▶ _Tasks and exercises_:
1. List every person named in the article about the Selah Singers choir.
2. Answer these questions using the article about the Selah Singers choir.
(a) In what month and year was the choir founded?
(b) How old was Ralph Browne when he died?
(c) About how many people attended the celebration of his life?
3. Translate this sentence from the article about the Selah Singers choir into Spanish: "The choir has had about 100 participants on an ongoing basis."

Text segment: Begin

April 24th, 2024

Selah Singers could dissolve after passing of its director

By GILLIAN SLADE on January 17, 2020.

The Selah Singers choir rehearses the Christmas carol Silent Night at the college theatre in 2016. The future of the Selah Singers is uncertain after the recent passing of its founder and director Ralph Browne.--NEWS FILE PHOTO

gslade@medicinehatnews.com@MHNGillianSlade

This could be the end of the road for the Selah Singers choir that was founded in October 2002 by Ralph Browne, who passed away recently.

“We have not met as a board (Selah Singers is a Society) yet to discuss either a memorial of some sort or the continuation of the choir. At present it is not likely the choir will continue, but we will create something in Ralph’s memory,” said John Crisp a former student and music librarian for the Selah Singers.

The name “Selah” means; “to pause and reflect as in the Psalms,” said Crisp.

The choir has had about 100 participants on an ongoing basis. Traditionally they performed several Christmas concerts but once there was a spring concert, too, and they also sang at churches and seniors’ residences.

Browne passed away on Jan. 5 at the age of 59 years. He had revealed last summer that he had been diagnosed with cancer.

Browne spent the past few months writing a piece of music that the choir performed at his memorial service. The words were taken from Habakkuk chapter three in the Old Testament: Rejoice in the Lord always and again I say rejoice. The choir sang a few other pieces at the service as well.

“A spontaneous standing ovation capped the choir’s final full volume ‘Amen’ at the celebration of Ralph Browne’s life on Saturday,” said Crisp.

About 700 people attended. There were video clips, family pictures and eulogies from his two sons and some friends. Shane Andrus then prayed and spoke briefly, said Crisp.

Text segment: End
Record extracts: Begin

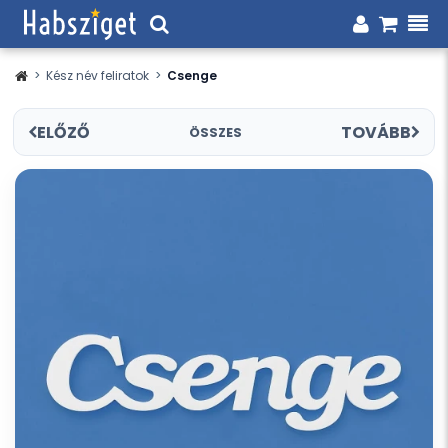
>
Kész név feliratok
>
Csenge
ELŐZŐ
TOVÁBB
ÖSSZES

Record extracts: End
Record extracts: Begin

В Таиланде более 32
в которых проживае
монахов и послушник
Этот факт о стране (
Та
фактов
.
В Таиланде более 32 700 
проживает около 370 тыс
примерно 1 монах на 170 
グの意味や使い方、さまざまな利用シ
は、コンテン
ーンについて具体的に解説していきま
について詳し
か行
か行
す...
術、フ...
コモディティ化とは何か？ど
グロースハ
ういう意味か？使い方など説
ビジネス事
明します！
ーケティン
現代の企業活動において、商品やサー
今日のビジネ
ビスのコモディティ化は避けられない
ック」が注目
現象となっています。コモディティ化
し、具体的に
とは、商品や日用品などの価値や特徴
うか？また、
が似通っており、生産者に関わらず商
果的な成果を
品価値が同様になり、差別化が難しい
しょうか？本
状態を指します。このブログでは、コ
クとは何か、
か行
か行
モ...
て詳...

Record extracts: End
Record extracts: Begin

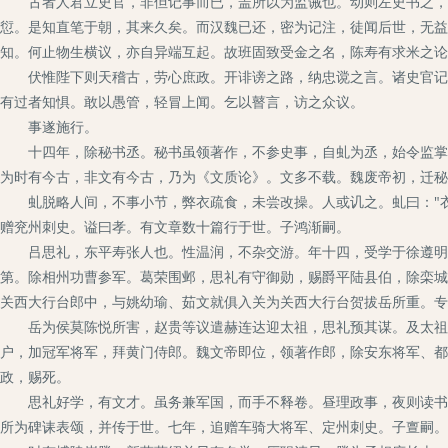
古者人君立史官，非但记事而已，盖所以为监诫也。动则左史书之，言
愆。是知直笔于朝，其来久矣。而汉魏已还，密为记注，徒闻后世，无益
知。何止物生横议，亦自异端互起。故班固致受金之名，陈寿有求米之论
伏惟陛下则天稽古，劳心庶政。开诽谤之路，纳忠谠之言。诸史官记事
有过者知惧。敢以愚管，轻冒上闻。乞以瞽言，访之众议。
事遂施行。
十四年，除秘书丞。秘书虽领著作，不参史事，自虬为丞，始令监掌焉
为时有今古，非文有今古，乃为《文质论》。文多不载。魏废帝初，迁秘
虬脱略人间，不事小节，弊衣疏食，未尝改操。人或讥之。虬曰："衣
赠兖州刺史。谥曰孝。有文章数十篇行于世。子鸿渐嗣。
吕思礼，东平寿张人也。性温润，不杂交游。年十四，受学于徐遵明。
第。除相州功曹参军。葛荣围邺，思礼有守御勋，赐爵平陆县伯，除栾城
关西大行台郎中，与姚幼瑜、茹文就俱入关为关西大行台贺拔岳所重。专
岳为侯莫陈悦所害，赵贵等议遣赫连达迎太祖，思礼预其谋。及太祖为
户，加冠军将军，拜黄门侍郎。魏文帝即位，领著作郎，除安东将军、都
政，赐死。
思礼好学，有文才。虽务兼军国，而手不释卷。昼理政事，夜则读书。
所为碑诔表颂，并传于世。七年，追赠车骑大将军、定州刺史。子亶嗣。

Record extracts: End

▶ _Answers given_:
1.
Gillian Slade
Ralph Browne
John Crisp
Shane Andrus

2.
(a) October 2002
(b) 59 years
(c) About 700

3. El coro ha tenido alrededor de 100 participantes de manera continua.